Senja hari ketika matahari mulai lelah
untuk menerangi bayang-bayang bumi yang tak pernah bisa menjadi wujud. Ya
itulah yang kita lihat selama ini di dalam realitas kehidupan. Tak
henti-hentinya penyiar berita selalu berceloteh tentang drama politik yang tak
pernah ada habisnya. Sementara seorang lelaki paruh baya sedang membawa balon
yang diikat pada tas lusuh. Jalan yang tertatih-tatih memakai pakaian yang
terlihat selalu dipakainya sehari-hari.

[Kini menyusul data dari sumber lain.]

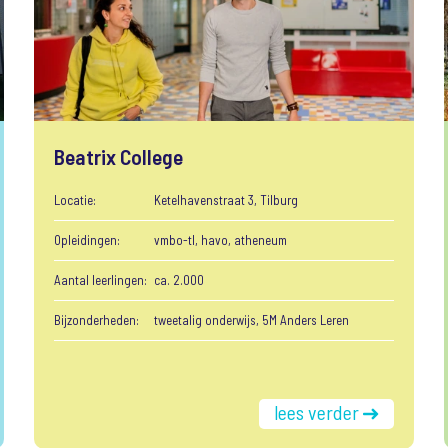
Beatrix College
Locatie:
Ketelhavenstraat 3, Tilburg
Opleidingen:
vmbo-tl, havo, atheneum
Aantal leerlingen:
ca. 2.000
Bijzonderheden:
tweetalig onderwijs, 5M Anders Leren
lees verder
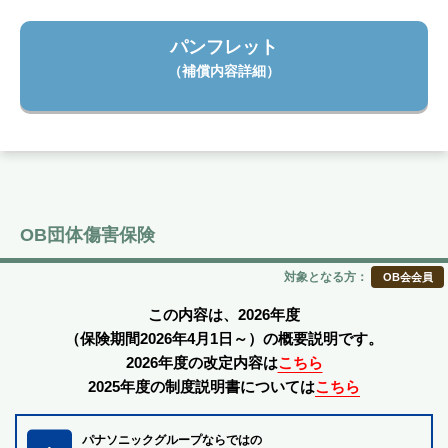
パンフレット
（補償内容詳細）
OB団体傷害保険
対象となる方：
OB会会員
この内容は、2026年度
（保険期間2026年4月1日～）の概要説明です。
2026年度の改定内容は
こちら
2025年度の制度説明書については
こちら
パナソニックグループならではの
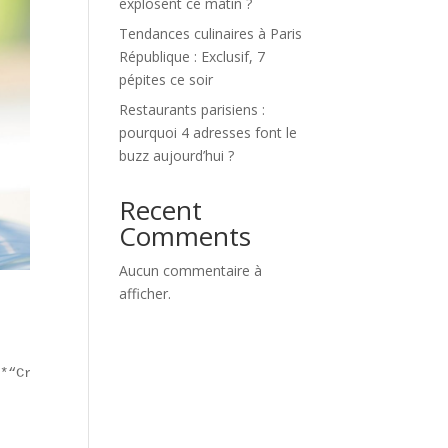
explosent ce matin ?
Tendances culinaires à Paris
République : Exclusif, 7
pépites ce soir
Restaurants parisiens :
pourquoi 4 adresses font le
buzz aujourd’hui ?
Recent
Comments
Aucun commentaire à
afficher.
*“Crousty”**, un **snack fusion** composé de riz, de pou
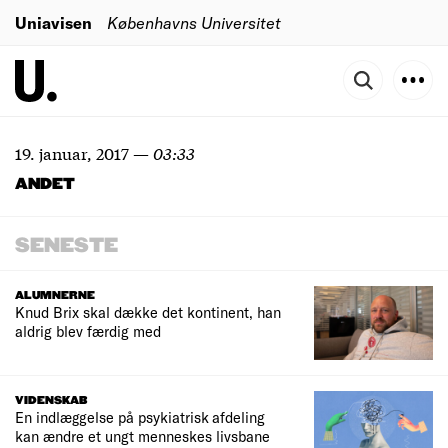
Uniavisen
Københavns Universitet
19. januar, 2017
—
03:33
ANDET
SENESTE
ALUMNERNE
Knud Brix skal dække det kontinent, han
aldrig blev færdig med
VIDENSKAB
En indlæggelse på psykiatrisk afdeling
kan ændre et ungt menneskes livsbane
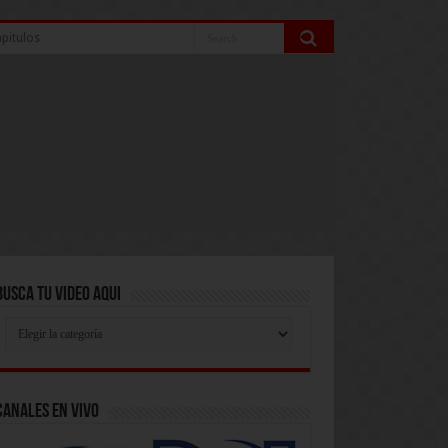
pitulos
Busca Tu Video Aqui
Busca
Tu
Video
Aqui
Canales En Vivo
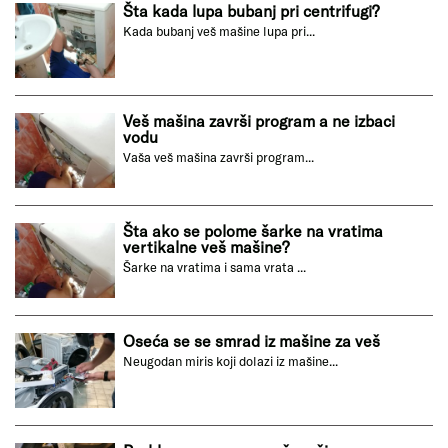
Šta kada lupa bubanj pri centrifugi?
Kada bubanj veš mašine lupa pri...
Veš mašina završi program a ne izbaci
vodu
Vaša veš mašina završi program...
Šta ako se polome šarke na vratima
vertikalne veš mašine?
Šarke na vratima i sama vrata ...
Oseća se se smrad iz mašine za veš
Neugodan miris koji dolazi iz mašine...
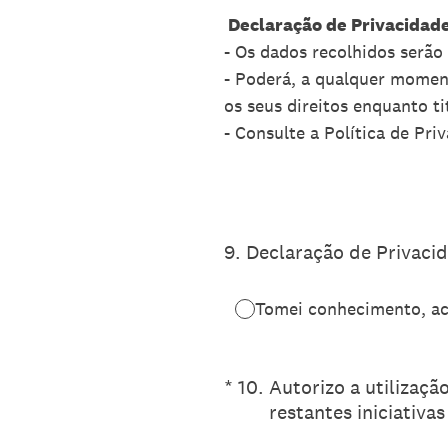
Declaração de Privacidad
- Os dados recolhidos serão
- Poderá, a qualquer moment
os seus direitos enquanto t
- Consulte a Política de Pr
9
.
Declaração de Privaci
Tomei conhecimento, ac
(Obrigatório)
*
10
.
Autorizo a utilizaç
restantes iniciativ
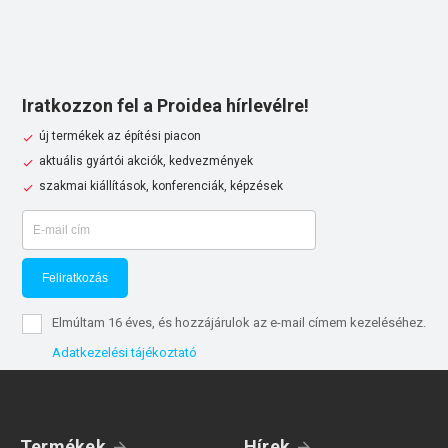
Iratkozzon fel a Proidea hírlevélre!
új termékek az építési piacon
aktuális gyártói akciók, kedvezmények
szakmai kiállítások, konferenciák, képzések
Feliratkozás
Elmúltam 16 éves, és hozzájárulok az e-mail címem kezeléséhez.
Adatkezelési tájékoztató
Termékek
Hírek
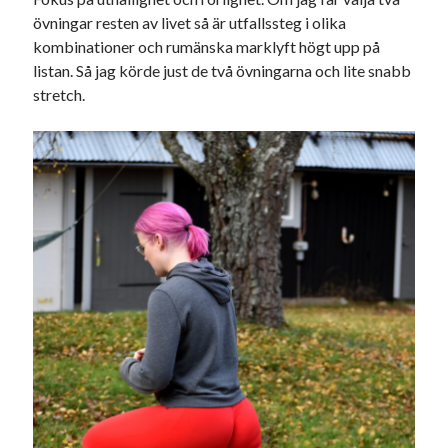
övningar resten av livet så är utfallssteg i olika
Sök
Sök
kombinationer och rumänska marklyft högt upp på
listan. Så jag körde just de två övningarna och lite snabb
stretch.
Senaste inläggen
VI TRÄNAR VIDARE!
MYCKET FLUGOR
IDA; dagens hoppning!
HINDERBANA
130 BAND
Kategorier
Allmänt
(997)
Extrahästar
(58)
Hållidej
(276)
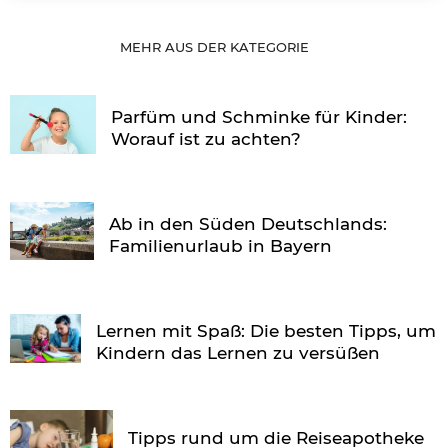
MEHR AUS DER KATEGORIE
Parfüm und Schminke für Kinder:
Worauf ist zu achten?
Ab in den Süden Deutschlands:
Familienurlaub in Bayern
Lernen mit Spaß: Die besten Tipps, um
Kindern das Lernen zu versüßen
Tipps rund um die Reiseapotheke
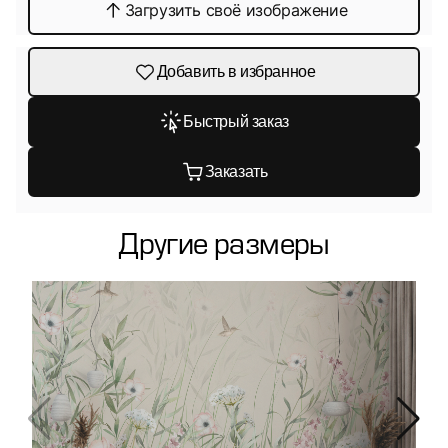
Загрузить своё изображение
Добавить в избранное
Быстрый заказ
Заказать
Другие размеры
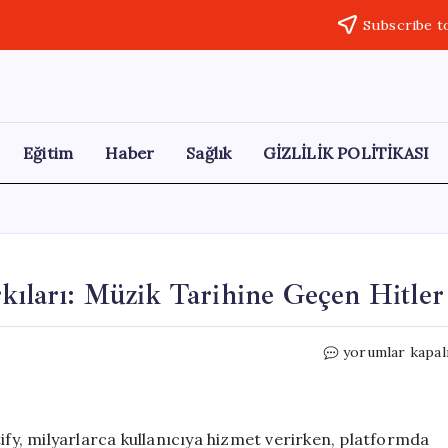
Subscribe t
Eğitim
Haber
Sağlık
GİZLİLİK POLİTİKASI
kıları: Müzik Tarihine Geçen Hitler
Spotify’ın
yorumlar kapal
En
Çok
Dinlenen
Şarkıları:
ify, milyarlarca kullanıcıya hizmet verirken, platformda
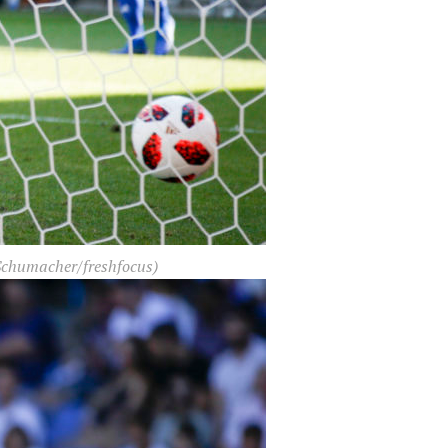
Schumacher/freshfocus)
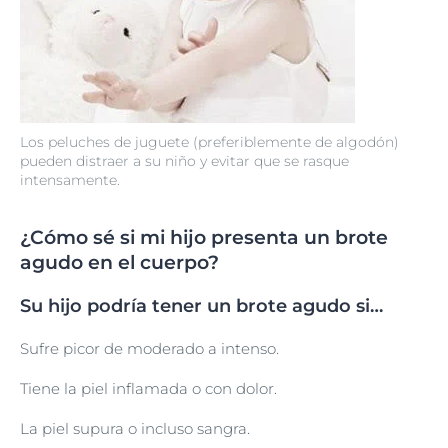
Los peluches de juguete (preferiblemente de algodón)
pueden distraer a su niño y evitar que se rasque
intensamente.
¿Cómo sé si mi hijo presenta un brote
agudo en el cuerpo?
Su hijo podría tener un brote agudo si…
Sufre picor de moderado a intenso.
Tiene la piel inflamada o con dolor.
La piel supura o incluso sangra.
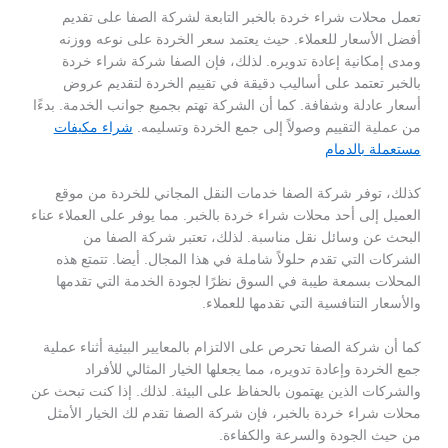
تعمل محلات شراء خردة بالخبر التابعة لشركة الصفا على تقديم
أفضل الأسعار للعملاء. حيث يعتمد سعر الخردة على نوعه ووزنه
ومدى إمكانية إعادة تدويره. لذلك، فإن الصفا شركة شراء خردة
بالخبر تعتمد على أساليب دقيقة في تقييم الخردة لتقديم عروض
أسعار عادلة وشفافة. كما أن الشركة تهتم بجميع جوانب الخدمة. بدءًا
من عملية التقييم وصولاً إلى جمع الخردة وتسليمه.
شراء مكيفات
مستعملة بالدمام
كذلك، توفر شركة الصفا خدمات النقل المجاني للخردة من موقع
العميل إلى أحد محلات شراء خردة بالخبر. مما يوفر على العملاء عناء
البحث عن وسائل نقل مناسبة. لذلك، تعتبر شركة الصفا من
الشركات التي تقدم حلولاً شاملة في هذا المجال. أيضا. تتمتع هذه
المحلات بسمعة طيبة في السوق نظرًا لجودة الخدمة التي تقدمها
والأسعار التنافسية التي تقدمها للعملاء.
كما أن شركة الصفا تحرص على الالتزام بالمعايير البيئية أثناء عملية
جمع الخردة وإعادة تدويره، مما يجعلها الخيار المثالي للأفراد
والشركات الذين يهتمون بالحفاظ على البيئة. لذلك. إذا كنت تبحث عن
محلات شراء خردة بالخبر، فإن شركة الصفا تقدم لك الخيار الأمثل
من حيث الجودة والسرعة والكفاءة.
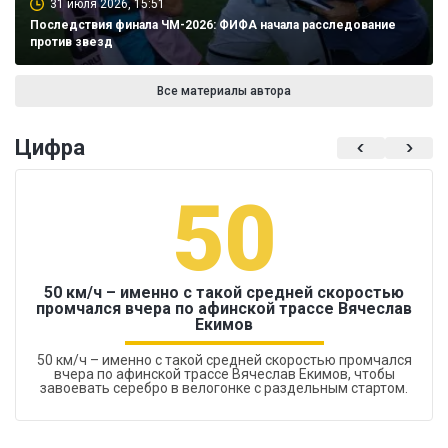
31 июля 2026, 15:51
Последствия финала ЧМ-2026: ФИФА начала расследование
против звезд
Все материалы автора
Цифра
50
50 км/ч – именно с такой средней скоростью
промчался вчера по афинской трассе Вячеслав
Екимов
50 км/ч – именно с такой средней скоростью промчался
вчера по афинской трассе Вячеслав Екимов, чтобы
завоевать серебро в велогонке с раздельным стартом.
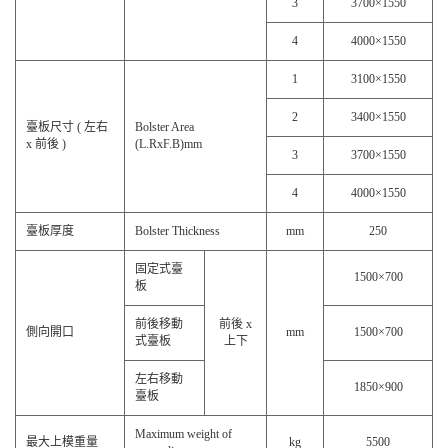
3
3700×1550
4
4000×1550
1
3100×1550
2
3400×1550
臺板尺寸 ( 左右
Bolster Area
x 前後 )
(L.RxF.B)mm
3
3700×1550
4
4000×1550
臺板厚度
Bolster Thickness
mm
250
固定式臺
1500×700
板
前後移動
前後 x
側向開口
mm
1500×700
式臺板
上下
左右移動
1850×900
臺板
Maximum weight of
最大上模重量
kg
5500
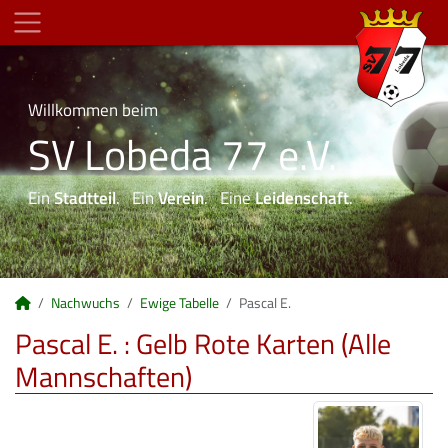
Willkommen beim
SV Lobeda 77 e.V.
Ein
Stadtteil
. Ein
Verein
. Eine
Leidenschaft
.
Nachwuchs
Ewige Tabelle
Pascal E.
Pascal E. : Gelb Rote Karten (Alle
Mannschaften)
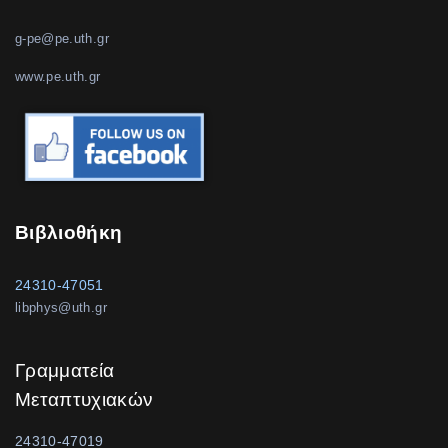
g-pe@pe.uth.gr
www.pe.uth.gr
Βιβλιοθήκη
24310-47051
libphys@uth.gr
Γραμματεία
Μεταπτυχιακών
24310-47019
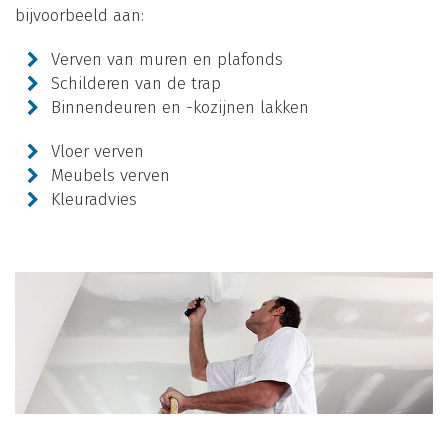
bijvoorbeeld aan:
Verven van muren en plafonds
Schilderen van de trap
Binnendeuren en -kozijnen lakken
Vloer verven
Meubels verven
Kleuradvies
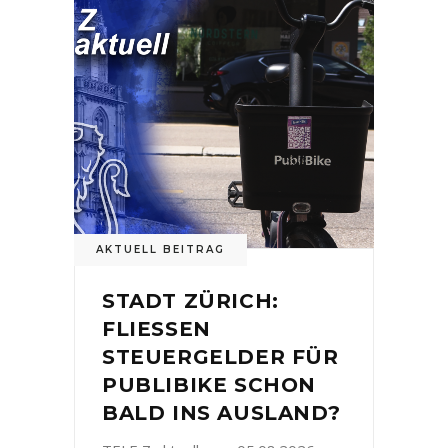
AKTUELL BEITRAG
STADT ZÜRICH:
FLIESSEN
STEUERGELDER FÜR
PUBLIBIKE SCHON
BALD INS AUSLAND?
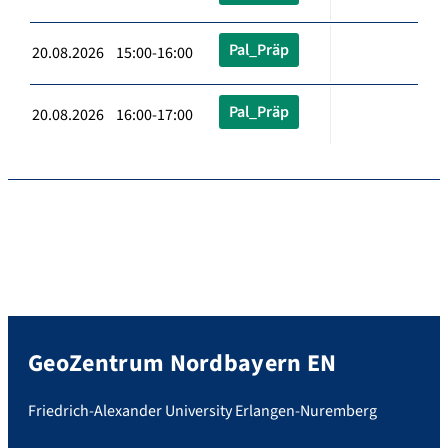
Pal_Präp
20.08.2026 15:00-16:00
Pal_Präp
20.08.2026 16:00-17:00
GeoZentrum Nordbayern EN
Friedrich-Alexander University Erlangen-Nuremberg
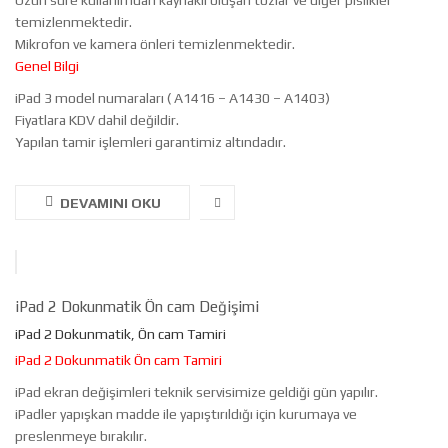
Uzun süre kullanımdan kaynaklı oluşan tozlar ve diğer pislikler
temizlenmektedir.
Mikrofon ve kamera önleri temizlenmektedir.
Genel Bilgi
iPad 3 model numaraları ( A1416 – A1430 – A1403)
Fiyatlara KDV dahil değildir.
Yapılan tamir işlemleri garantimiz altındadır.
DEVAMINI OKU
iPad 2 Dokunmatik Ön cam Değişimi
iPad 2 Dokunmatik, Ön cam Tamiri
iPad 2 Dokunmatik Ön cam Tamiri
iPad ekran değişimleri teknik servisimize geldiği gün yapılır.
iPadler yapışkan madde ile yapıştırıldığı için kurumaya ve
preslenmeye bırakılır.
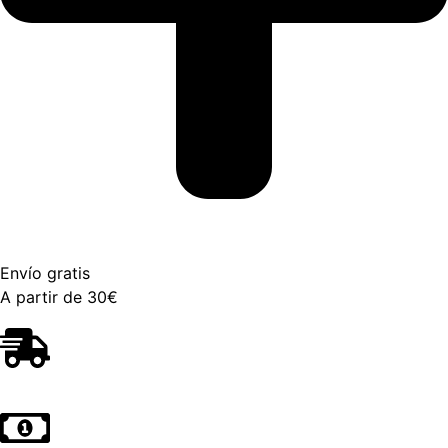
Envío gratis
A partir de 30€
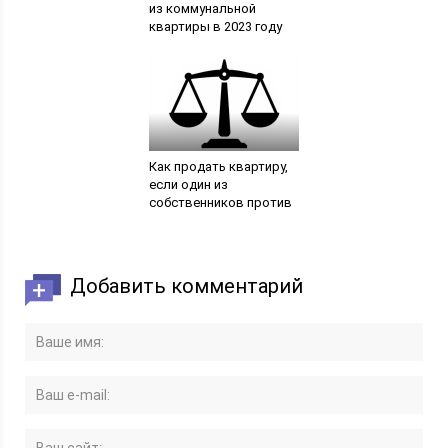
из коммунальной
квартиры в 2023 году
Как продать квартиру,
если один из
собственников против
Добавить комментарий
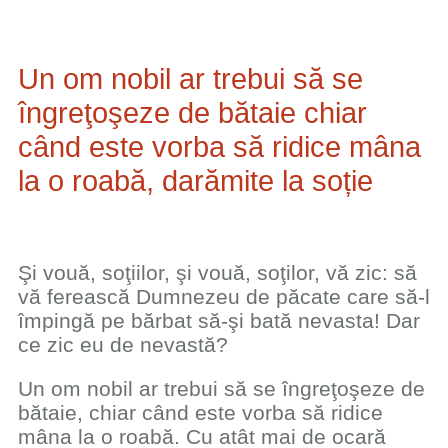
Un om nobil ar trebui să se
îngreţoşeze de bătaie chiar
când este vorba să ridice mâna
la o roabă, darămite la soție
Şi vouă, soţiilor, şi vouă, soţilor, vă zic: să
vă ferească Dumnezeu de păcate care să-l
împingă pe bărbat să-şi bată nevasta! Dar
ce zic eu de nevastă?
Un om nobil ar trebui să se îngreţoşeze de
bătaie, chiar când este vorba să ridice
mâna la o roabă. Cu atât mai de ocară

Entah apa yang dipikirkannya saat
diperjalanan, matanya yang sayu tertanda ada sesosok lelah yang menggantung
dipundaknya dan menjadi parasit dalam hidupnya. Di pinggir jalan terlihat
generasi penerus bangsa yang seharusnya bisa duduk manis di dalam kelas namun
mereka dengan wajah lesunya menawarkan koran dan barang dagangannya kepada para
pengemudi yang memegang handphone mewah sambil menikmati sejuknya berada di
dalam besi yang berjalan. Di bawah gedung-gedung megah yang katanya bisa
mencakar langit terlihat sesosok tulang perempuan yang berbalut daging memegang
tongkat sambil tergopoh-gopoh meminta belas kasih kepada kumpulan daging segar
yang diselimuti kain mewah. Pemandangan yang tak asing bagi kita semua sering
kita jumpai dalam kehidupan sehari-hari.
Terkadang
rasa kasihan, prihatin, sedih, marah bercampur menjadi satu melihat
kejadian-kejadian ini. Tapi apadaya ketika ingin melakukan sesuatu saya pun
bingung mau melakukan apa. Seorang mahasiswa seperti saya yang masih manjadi
parasit pada orang tua dan tidak memiliki kekuasaan dan harta, belum bisa
berbuat apa-apa. Ingin terkadang membangunkan sebuah gedung yang bisa menampung
orang-orang tua di jalanan atau membuat sekolah rakyat yang isinya anak-anak
jalanan yang tidak berkesempatan untuk mendapatkan pendidikan, tapi apadaya bagai
punuk merindukan bulan. Tokoh-tokoh politik kita sibuk bermain peran,
memperebutkan kekuasaan yang nantinya bakal selesai selama masa periode
tertentu, dan para pengusaha yang selalu meraup untung dari peluh keringat
rakyat kecil yang tak punya pendidikan, saya pun bingung sendiri apakah mereka
melihat kejadian ini di kehidupan sehari-harinya ? Apakah mereka tak pernah
keluar dari kandang megahnya karena terlalu sibuk untuk mengisi perut
keluarganya ? Atau apakah memang kekuasaan dan harta yang mereka miliki tak
mampu untuk memberika belas kasih kepada orang-orang ini ? Entahlah hanya
mereka dan Tuhan yang tahu, lalu waktu akan menjawabnya.
Saya
menyebut aktor dari kejadian tersebut adalah rakyat marginal. Rakyat marginal
adalah rakyat yang memang tak memiliki kesempatan untuk menikmati kenyamanan
yang ada dalam hidup. Rakyat inilah yang menjadi populasi terbesar di dunia
yang tak pernah terjamah oleh fungsi negara. Tetapi ada beberapa kelompok orang
yang beranggapan bahwa mereka seperti itu karena kurang usaha, ada juga yang
berpendapat bahwa mereka mendapatkan takdir yang seperti itu di garis
tangannya. Saya jujur tak mengerti kenapa ada golongan-golongan di dalam
kehidupan manusia. Apakah memang ini ujian untuk menguji siapa yang tepat untuk
berada di surga layaknya soal SBMPTN yang sangat sulit untuk masuk ke perguruan
tinggi ? Ya itulah kehidupan kita sekarang ini, fenomena-fenomena rakyat
marginal selalu muncul ditengah-tengah kenyamanan kita. Tinggal hati atau
logikamu saja yang kau pakai untuk melihatnya bukan menggunakan mata.